# Passage to read

Did you have a look at Russell's snakes? I drove through Mt Surprise last November. His sign intrigued me, but I didn't stop for a look.

Stewart


----------



## JasonL (Jan 22, 2009)

reptilesDownUnder said:


> Did you have a look at Russell's snakes? I drove through Mt Surprise last November. His sign intrigued me, but I didn't stop for a look.
> 
> Stewart



yeah, same here, but we didn't either.


----------



## JasonL (Jan 22, 2009)

Seem everyone goes to bed in Mt Suprise pretty early, we only just managed to score dinner from the Pub at 7pm.... the weather turned up a notch whilst there with a massive storm and it didn't look good.. but it finished as quick as it came and we headed off to check what we could find... 1k out of town and a keel back was out looking for dinner





frogs were everywhere so he wasn't going to go long without a feed, Ornatus were common, both in slow and fast variations








but I was happy to find some novaehollandiae








it pays not to run over every toad!


----------



## smacdonald (Jan 22, 2009)

It took me a few seconds to get your "slow and fast variations" line...


Stewart


----------



## JasonL (Jan 22, 2009)

other common frogs were seen, like this old man green




and Spotted grass frogs...which had me a little confused for a bit as they look different down my way...




any of you frog nerds care to tell me what this little tacker is??? save me pulling the books apart.

# Given information
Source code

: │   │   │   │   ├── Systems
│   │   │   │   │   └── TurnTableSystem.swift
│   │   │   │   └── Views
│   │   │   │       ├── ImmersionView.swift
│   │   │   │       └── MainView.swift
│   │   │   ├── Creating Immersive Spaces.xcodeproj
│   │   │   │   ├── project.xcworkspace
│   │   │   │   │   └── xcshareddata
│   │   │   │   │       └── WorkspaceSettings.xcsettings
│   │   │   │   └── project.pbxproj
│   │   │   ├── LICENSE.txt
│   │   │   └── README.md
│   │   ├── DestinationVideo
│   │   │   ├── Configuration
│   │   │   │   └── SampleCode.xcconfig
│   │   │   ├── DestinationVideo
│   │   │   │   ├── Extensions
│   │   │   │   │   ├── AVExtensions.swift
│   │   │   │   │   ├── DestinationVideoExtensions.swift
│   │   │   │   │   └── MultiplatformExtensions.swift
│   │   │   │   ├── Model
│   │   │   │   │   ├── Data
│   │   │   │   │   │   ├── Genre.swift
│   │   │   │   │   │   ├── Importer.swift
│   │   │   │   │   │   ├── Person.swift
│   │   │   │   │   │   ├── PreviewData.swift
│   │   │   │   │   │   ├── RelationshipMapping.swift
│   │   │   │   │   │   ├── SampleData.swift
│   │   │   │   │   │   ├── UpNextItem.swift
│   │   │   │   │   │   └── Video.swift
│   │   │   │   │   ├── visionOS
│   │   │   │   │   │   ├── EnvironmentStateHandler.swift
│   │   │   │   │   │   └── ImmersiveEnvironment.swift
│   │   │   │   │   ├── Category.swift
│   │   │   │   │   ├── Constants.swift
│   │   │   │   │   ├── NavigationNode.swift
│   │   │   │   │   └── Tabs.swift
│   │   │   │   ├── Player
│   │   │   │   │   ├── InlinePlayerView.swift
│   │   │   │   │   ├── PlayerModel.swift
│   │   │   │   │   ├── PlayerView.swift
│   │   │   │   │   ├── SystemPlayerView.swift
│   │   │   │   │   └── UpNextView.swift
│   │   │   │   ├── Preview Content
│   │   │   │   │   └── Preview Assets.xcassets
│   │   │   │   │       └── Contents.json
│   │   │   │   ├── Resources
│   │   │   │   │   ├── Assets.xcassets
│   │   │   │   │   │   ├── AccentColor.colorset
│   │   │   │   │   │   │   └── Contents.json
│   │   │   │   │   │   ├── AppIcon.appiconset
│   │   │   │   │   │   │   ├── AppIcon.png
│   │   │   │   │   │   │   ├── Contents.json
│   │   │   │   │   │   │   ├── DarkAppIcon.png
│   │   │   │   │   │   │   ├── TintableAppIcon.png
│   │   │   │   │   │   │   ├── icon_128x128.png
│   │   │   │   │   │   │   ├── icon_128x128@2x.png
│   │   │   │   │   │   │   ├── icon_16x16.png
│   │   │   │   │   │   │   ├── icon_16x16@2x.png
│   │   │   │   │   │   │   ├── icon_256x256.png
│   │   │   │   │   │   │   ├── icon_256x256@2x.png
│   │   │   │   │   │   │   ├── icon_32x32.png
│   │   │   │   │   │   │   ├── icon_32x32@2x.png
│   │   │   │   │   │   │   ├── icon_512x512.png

# What to do
A. Rewrite the stretch of the Mt Surprise forum thread from "other common frogs" through "the books apart.", changing "Spotted grass frogs" to "striped marsh frogs".
B. In the Mt Surprise forum thread, at what time did they get dinner from the pub?
C. Carry on the Mt Surprise forum thread from its last sentence.

# Answers to the exercise
A.
other common frogs were seen, like this old man green




and striped marsh frogs...which had me a little confused for a bit as they look different down my way...




any of you frog nerds care to tell me what this little tacker is??? save me pulling the books apart.

B. At 7pm.

C.
----------



## slim6y (Jan 22, 2009)

Oooooh this thread is getting exciting... I'm looking forward to what comes next 

Was great to have you here matey - anytime!


----------



## JasonL (Jan 22, 2009)

A large spider




and some other dribs and drabs, like a intergrade stim ( Oh I can see someone screaming about calling it that)








and a little BTS


----------



## Australis (Jan 22, 2009)

JasonL said:


> it pays not to run over every toad!



They really do sit on the roads with a very toad like stance.

The Antaresia looks very nice also.. what ever it is 

Great photos btw Jason, keep'm coming.


----------



## abbott75 (Jan 22, 2009)

Great pics, live the Antaresia!


----------



## JasonL (Jan 23, 2009)

slim6y said:


> Oooooh this thread is getting exciting... I'm looking forward to what comes next
> 
> Was great to have you here matey - anytime!



I told you, I'm not posting those naked photo's of you!!!!!


----------



## JasonL (Jan 23, 2009)

Anyhow, Mt Suprise was pretty good, seeing one of the crew drink a little too much was pretty funny, but sleeping in a swag on a hot rainy night with 10 billion mossies was neither good nor funny, worse nights sleep I can remember.....anyhow, the trip back was pretty quiet, bar a mystery agamid ( likely a frilly) darting into the bush, and a small Diporiphora sitting on his termite castle, that he refused to move off no matter what.




Anyhows.... we moved out of Magpies place to take over Slim6y's house for a few days, he has a crap view around his house, that can be a bit harsh if your not used to it.









One of the "Guest's" decided to do some decorating for him


----------



## JasonL (Jan 23, 2009)

So one night whilst we were all taking serious measures not to become dehydrated his daughter screamed Snake!!!, It was a rather large BTS that seemingly resides in his roof.


----------



## gillsy (Jan 23, 2009)

GOD DAMN!! Why the hell did I miss this trip.

This is loads compaired to what we got last year.

Always happens!


----------



## moosenoose (Jan 23, 2009)

What a fantastic thread! Great photos and a good read! Cheers


----------



## slim6y (Jan 23, 2009)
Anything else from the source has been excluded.